Defense lawyers led by Cllr. Pearl Brown Bull rejected the state request for arraignment of the defendants.
She urged the court to deny said request saying “the defendants had not received all the materials in the possession of the prosecution to satisfy the requirement of notice under the due process of law in view of the fact that it is well established by procedure and practice in this jurisdiction,” the defense lawyer said.
She argued that the accused should be informed all of the nature and substances of the charges against them that in possession of the prosecution to enable them to adequately defense their clients and answer to the charge or charges posted against them by the prosecution.

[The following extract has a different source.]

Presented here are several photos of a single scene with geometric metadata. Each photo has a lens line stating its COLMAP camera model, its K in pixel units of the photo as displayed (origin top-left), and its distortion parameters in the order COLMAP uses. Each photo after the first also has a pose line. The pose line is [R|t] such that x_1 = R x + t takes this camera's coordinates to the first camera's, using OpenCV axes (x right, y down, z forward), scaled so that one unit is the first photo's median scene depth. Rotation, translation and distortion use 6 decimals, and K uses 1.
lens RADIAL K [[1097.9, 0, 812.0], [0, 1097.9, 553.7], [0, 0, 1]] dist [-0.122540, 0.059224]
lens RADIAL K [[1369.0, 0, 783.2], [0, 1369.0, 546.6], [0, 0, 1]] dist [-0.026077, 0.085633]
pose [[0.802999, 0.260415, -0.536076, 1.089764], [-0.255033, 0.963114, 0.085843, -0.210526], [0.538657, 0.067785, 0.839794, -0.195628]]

“Your Honor if you allow the defendants to receive the relevant information and evidence in possession of the prosecution relating to the charges brought against them with the advice of their legal counsel they will be in a better position to answer to the charges brought against them by the state as Your Honor will take judicial notice that there are four defendants in this indictment and at the call of the case only two are in the defendants dock, therefore the two plea with this Court to allow the motions to be heard in other that justice and fair play can be prevailed,” defense lawyer Cllr. Pearl Brown Bull stressed.
Judge Dixon acknowledged the submission and resistance by defense lawyer saying “it is true that the defense team filed two separate motions for discovery and severance on November 10, 2015 at 9:00am.

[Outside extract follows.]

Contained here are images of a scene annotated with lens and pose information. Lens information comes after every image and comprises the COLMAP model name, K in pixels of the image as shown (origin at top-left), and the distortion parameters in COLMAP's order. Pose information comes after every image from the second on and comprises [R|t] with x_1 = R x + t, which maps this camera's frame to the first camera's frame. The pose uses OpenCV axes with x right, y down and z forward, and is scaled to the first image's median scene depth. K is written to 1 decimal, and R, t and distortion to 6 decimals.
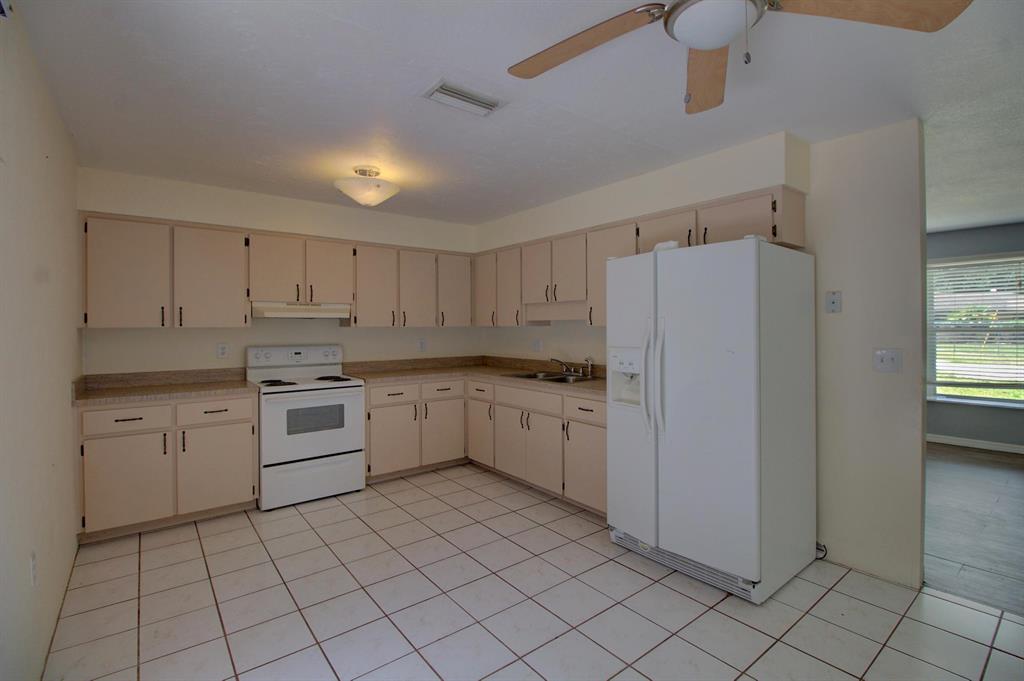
lens RADIAL K [[477.5, 0, 519.0], [0, 477.5, 326.3], [0, 0, 1]] dist [-0.000269, -0.000490]
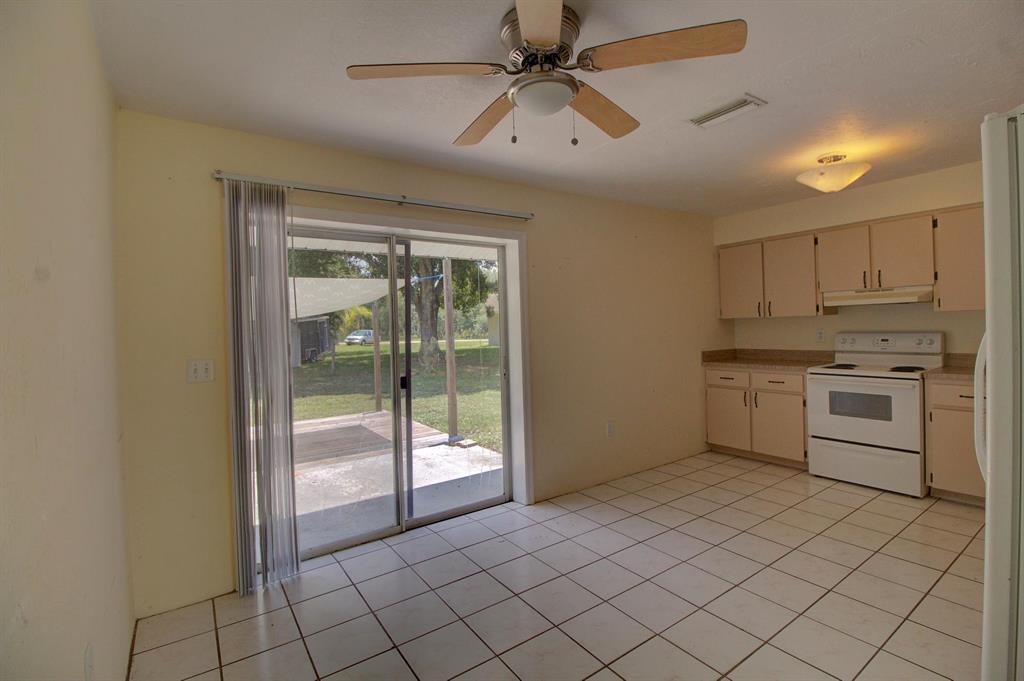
lens RADIAL K [[477.5, 0, 519.0], [0, 477.5, 326.3], [0, 0, 1]] dist [-0.000269, -0.000490]
pose [[-0.049489, 0.005255, -0.998761, 0.645635], [0.032745, 0.999457, 0.003636, 0.000497], [0.998238, -0.032524, -0.049635, 0.356192]]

He noted that state lawyers needed time to respond to the two motions so as to enable the Court to dispose of them or pass upon them.
The Criminal Court ‘C’ Judge declined for the arraignment of the defendants before the Court to ascertain the plea because the prosecution has not agree or rejected the motion for discovery and the motion for severance.

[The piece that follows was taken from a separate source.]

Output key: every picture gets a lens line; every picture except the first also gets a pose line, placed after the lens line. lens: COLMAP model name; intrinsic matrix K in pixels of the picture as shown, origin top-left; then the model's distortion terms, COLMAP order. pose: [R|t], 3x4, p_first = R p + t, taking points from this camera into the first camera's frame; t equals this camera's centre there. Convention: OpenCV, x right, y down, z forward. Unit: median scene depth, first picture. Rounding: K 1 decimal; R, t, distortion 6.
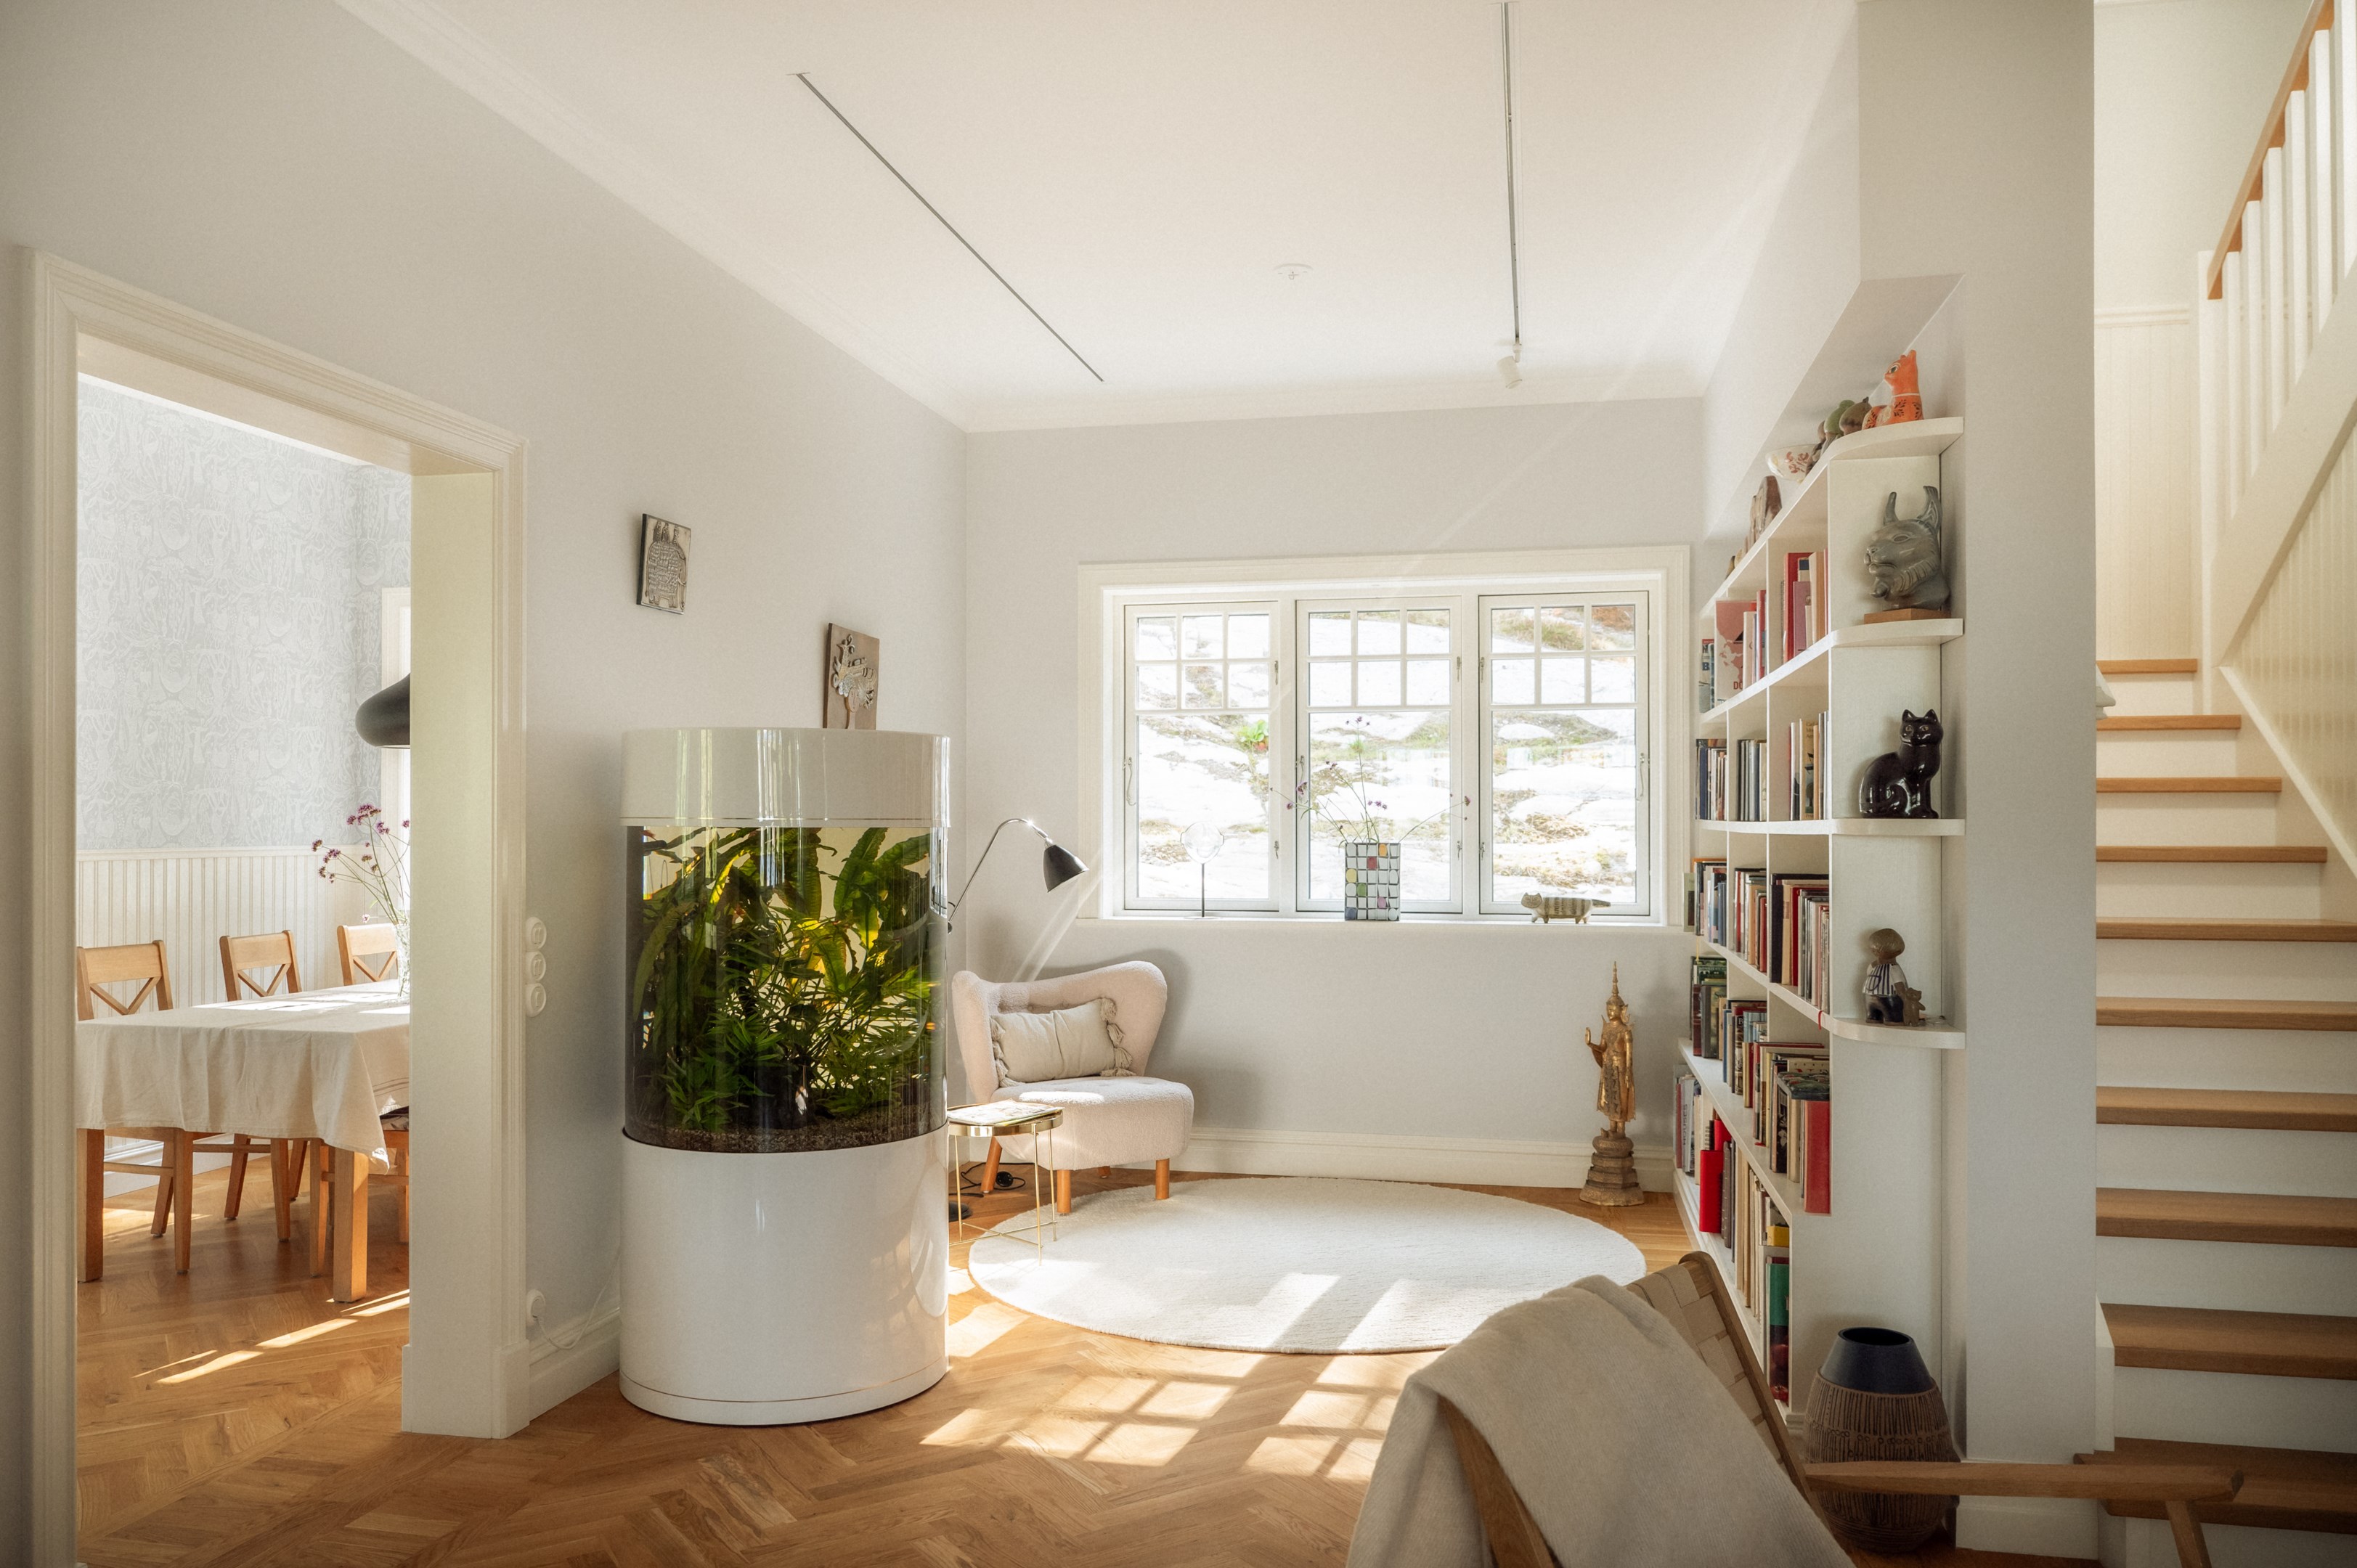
lens RADIAL K [[1703.4, 0, 1173.6], [0, 1703.4, 811.3], [0, 0, 1]] dist [0.000971, -0.002690]
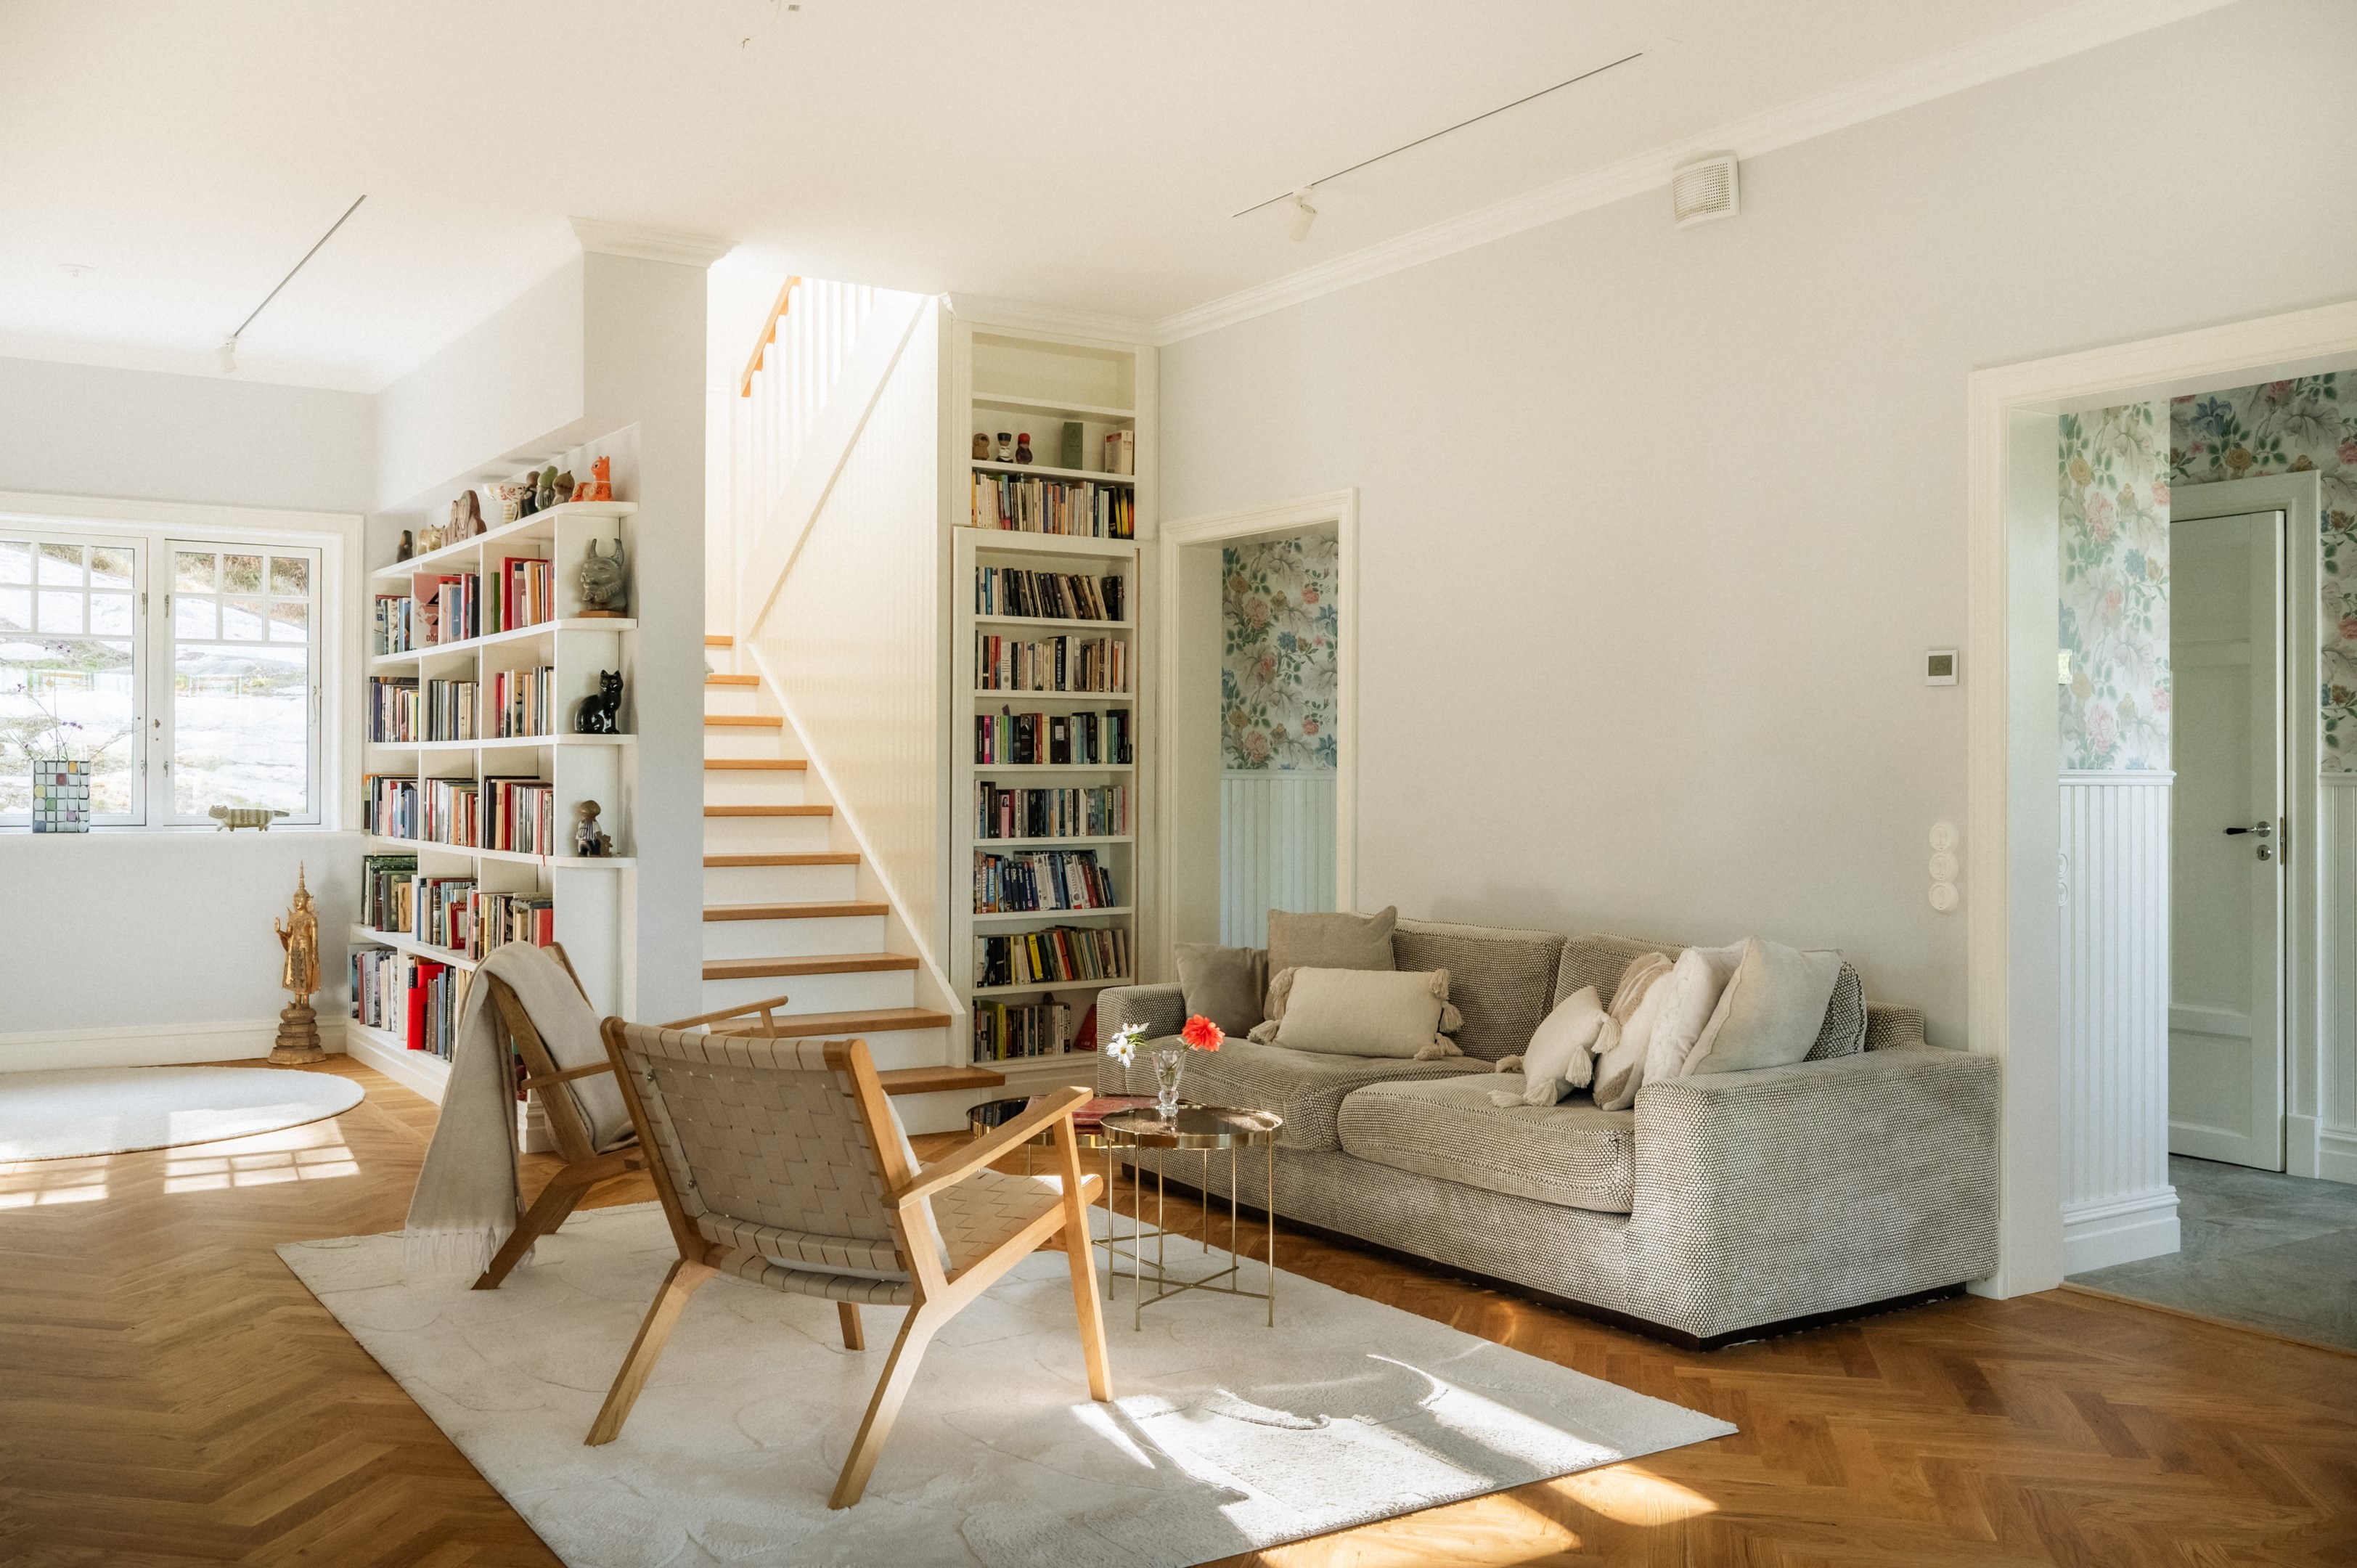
lens RADIAL K [[2086.9, 0, 1178.5], [0, 2086.9, 784.0], [0, 0, 1]] dist [-0.001605, 0.005195]
pose [[0.710401, 0.001290, 0.703796, -0.366121], [-0.009981, 0.999916, 0.008242, 0.018072], [-0.703726, -0.012880, 0.710355, -0.514944]]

“In the interest of transparent justice the Court is incline to postponed this case to Thursday November 12, 2015 at 11:00am so as to give state lawyers the chance to file respond or resistance to the two motions,” Judge Dixon ruled.
Both Parker and Paelay were indicted by the state during the May 2015 Term of Court for economic sabotage, theft of property and Criminal conspiracy after they were accused of expanding over US$800,000 contract to a company to dredge the port.
The latest indictment from the Montserrado County’s Special Grand Jurors has exposed the regime’s dark heart with specific emphasis on how two senior female public officials abused their power, luring a naïve stationary vendor to conspire against the interest of the state for personal gain.
The Grand Jurors and Montserrado County Attorney Daku Mulbah are convicted in their indictment that Ms. Matilda Parker and co defendant Christina Kpaba-Paelay innovated a systematic fraud scheme, which the pair effectively used as a vehicle to steal from the country.
Review of the indictment dossier indicates that the disgraced National Port Authority Managing Director and her comptroller successfully used fraud scheme template being used by other public officials except that Parker and co were unfortunate to be caught in the act and are being prosecuted.
The indictment’s controlling theme is procurement fraud, which has been the crux of several corruption scandals that have rocked the Johnson-Sirleaf administration ranging from the carbon credit kickback saga and the Private Used Permit land grab disaster.
But how the ladies did it? The innovation utilized in looting the NPA is classless. The Special Grand Jurors explained in the indictment that the pair transformed a stationary vendor into a highly rated marine engineer and security expert to remove wreck from the Port of Greenvile. Payments were made but work or services not performed.